Traffic Distribution

sum by (cache_status) (rate(httpcache_http_requests_total[5m]))

Integration with Existing Metrics

If your application already has Prometheus metrics, httpcache metrics are automatically included:

// Your existing Prometheus setup
http.Handle("/metrics", promhttp.Handler())

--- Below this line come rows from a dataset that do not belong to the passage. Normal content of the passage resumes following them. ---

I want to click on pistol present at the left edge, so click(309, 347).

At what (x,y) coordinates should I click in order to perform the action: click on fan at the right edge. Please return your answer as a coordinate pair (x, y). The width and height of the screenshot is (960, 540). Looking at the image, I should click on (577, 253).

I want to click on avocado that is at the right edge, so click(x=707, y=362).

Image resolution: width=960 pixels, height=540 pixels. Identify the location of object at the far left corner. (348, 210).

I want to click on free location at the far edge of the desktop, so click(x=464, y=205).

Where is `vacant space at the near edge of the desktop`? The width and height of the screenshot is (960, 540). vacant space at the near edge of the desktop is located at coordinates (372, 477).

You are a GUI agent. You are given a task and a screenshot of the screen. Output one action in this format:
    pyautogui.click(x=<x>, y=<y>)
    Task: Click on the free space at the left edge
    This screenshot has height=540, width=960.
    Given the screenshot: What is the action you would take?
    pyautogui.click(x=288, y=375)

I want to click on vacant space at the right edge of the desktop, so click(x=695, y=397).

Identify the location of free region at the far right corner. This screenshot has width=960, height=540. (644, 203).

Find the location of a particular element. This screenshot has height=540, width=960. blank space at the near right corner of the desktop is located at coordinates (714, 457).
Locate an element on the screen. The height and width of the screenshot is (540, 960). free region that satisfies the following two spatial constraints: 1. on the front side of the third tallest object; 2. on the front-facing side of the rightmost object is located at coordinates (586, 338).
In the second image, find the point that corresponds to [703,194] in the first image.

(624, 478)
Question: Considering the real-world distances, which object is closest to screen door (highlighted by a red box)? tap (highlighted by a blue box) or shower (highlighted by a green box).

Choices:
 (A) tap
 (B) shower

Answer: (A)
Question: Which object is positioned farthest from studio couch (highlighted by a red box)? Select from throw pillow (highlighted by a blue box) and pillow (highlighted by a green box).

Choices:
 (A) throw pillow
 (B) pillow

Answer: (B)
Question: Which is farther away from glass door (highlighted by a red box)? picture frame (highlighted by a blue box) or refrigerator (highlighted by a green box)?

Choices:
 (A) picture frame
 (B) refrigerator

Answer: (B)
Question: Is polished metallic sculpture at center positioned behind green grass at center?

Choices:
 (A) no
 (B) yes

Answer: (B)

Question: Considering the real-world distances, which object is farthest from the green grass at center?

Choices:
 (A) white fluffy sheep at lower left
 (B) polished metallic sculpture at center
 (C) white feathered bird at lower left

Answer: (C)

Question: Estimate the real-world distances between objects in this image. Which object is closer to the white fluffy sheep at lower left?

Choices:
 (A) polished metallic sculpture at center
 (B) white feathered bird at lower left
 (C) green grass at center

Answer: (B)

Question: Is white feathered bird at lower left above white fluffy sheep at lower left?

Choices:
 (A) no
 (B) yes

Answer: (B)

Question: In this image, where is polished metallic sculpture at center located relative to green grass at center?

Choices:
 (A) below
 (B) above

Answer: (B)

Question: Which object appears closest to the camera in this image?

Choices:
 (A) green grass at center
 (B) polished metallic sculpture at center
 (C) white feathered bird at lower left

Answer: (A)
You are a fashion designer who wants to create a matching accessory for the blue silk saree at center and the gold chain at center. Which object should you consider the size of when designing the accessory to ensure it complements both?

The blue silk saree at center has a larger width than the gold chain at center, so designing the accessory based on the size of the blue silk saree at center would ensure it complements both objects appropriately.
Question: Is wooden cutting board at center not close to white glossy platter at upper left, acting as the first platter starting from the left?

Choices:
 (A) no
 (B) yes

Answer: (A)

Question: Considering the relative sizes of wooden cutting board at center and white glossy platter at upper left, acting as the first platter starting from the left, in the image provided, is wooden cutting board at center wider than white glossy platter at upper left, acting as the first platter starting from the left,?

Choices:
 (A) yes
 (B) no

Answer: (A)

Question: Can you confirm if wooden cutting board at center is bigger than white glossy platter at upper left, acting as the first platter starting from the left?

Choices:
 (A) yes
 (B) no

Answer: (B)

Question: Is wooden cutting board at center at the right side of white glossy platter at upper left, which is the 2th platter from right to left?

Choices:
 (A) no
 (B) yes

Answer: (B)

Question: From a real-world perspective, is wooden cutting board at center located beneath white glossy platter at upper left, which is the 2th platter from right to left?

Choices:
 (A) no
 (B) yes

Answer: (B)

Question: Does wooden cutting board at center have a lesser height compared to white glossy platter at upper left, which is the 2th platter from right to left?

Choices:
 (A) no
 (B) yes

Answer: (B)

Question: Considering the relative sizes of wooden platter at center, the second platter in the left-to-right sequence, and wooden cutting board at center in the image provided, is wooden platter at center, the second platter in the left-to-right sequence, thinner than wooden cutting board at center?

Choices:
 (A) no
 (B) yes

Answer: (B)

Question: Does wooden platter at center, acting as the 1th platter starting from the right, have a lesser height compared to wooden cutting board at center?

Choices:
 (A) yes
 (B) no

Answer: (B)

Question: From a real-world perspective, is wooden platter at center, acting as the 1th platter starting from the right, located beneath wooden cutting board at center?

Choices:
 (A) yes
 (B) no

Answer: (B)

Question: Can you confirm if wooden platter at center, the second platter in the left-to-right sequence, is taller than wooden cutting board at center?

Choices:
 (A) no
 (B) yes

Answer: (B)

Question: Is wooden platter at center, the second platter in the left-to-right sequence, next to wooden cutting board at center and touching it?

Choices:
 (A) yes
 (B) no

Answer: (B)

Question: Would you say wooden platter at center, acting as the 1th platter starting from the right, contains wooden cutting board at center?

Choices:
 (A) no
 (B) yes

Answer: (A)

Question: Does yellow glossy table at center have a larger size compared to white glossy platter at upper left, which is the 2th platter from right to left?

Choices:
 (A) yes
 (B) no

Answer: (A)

// httpcache metrics use the default registry
collector := prommetrics.NewCollector()

// All metrics are exposed together at /metrics

For custom namespaces or registries:

customRegistry := prometheus.NewRegistry()
collector := prommetrics.NewCollectorWithConfig(prommetrics.CollectorConfig{
    Registry:  customRegistry,
    Namespace: "myapp", // Use "myapp_cache_requests_total" instead of "httpcache_..."
})

Configuration

Custom Histogram Buckets

collector := prommetrics.NewCollectorWithConfig(prommetrics.CollectorConfig{
    HistogramBuckets: []float64{.001, .005, .01, .025, .05, .1, .25, .5, 1, 2.5, 5, 10},
})

Custom Namespace

collector := prommetrics.NewCollectorWithConfig(prommetrics.CollectorConfig{
    Namespace: "myapp", // Metrics will be prefixed with "myapp_"
})

Custom Registry

registry := prometheus.NewRegistry()
collector := prommetrics.NewCollectorWithConfig(prommetrics.CollectorConfig{
    Registry: registry,
})

// Expose on separate endpoint
http.Handle("/httpcache-metrics", promhttp.HandlerFor(registry, promhttp.HandlerOpts{}))

Grafana Dashboard

See examples/prometheus/README.md for Grafana dashboard recommendations and sample queries.

Production Considerations

  1. Label Cardinality: Keep label values bounded to avoid metric explosion
  2. Namespaces: Use custom namespaces when running multiple instances
  3. Alerting: Set up alerts for low hit rates or high latencies
  4. Sampling: Consider sampling for very high-traffic applications

For a complete working example, see examples/prometheus/.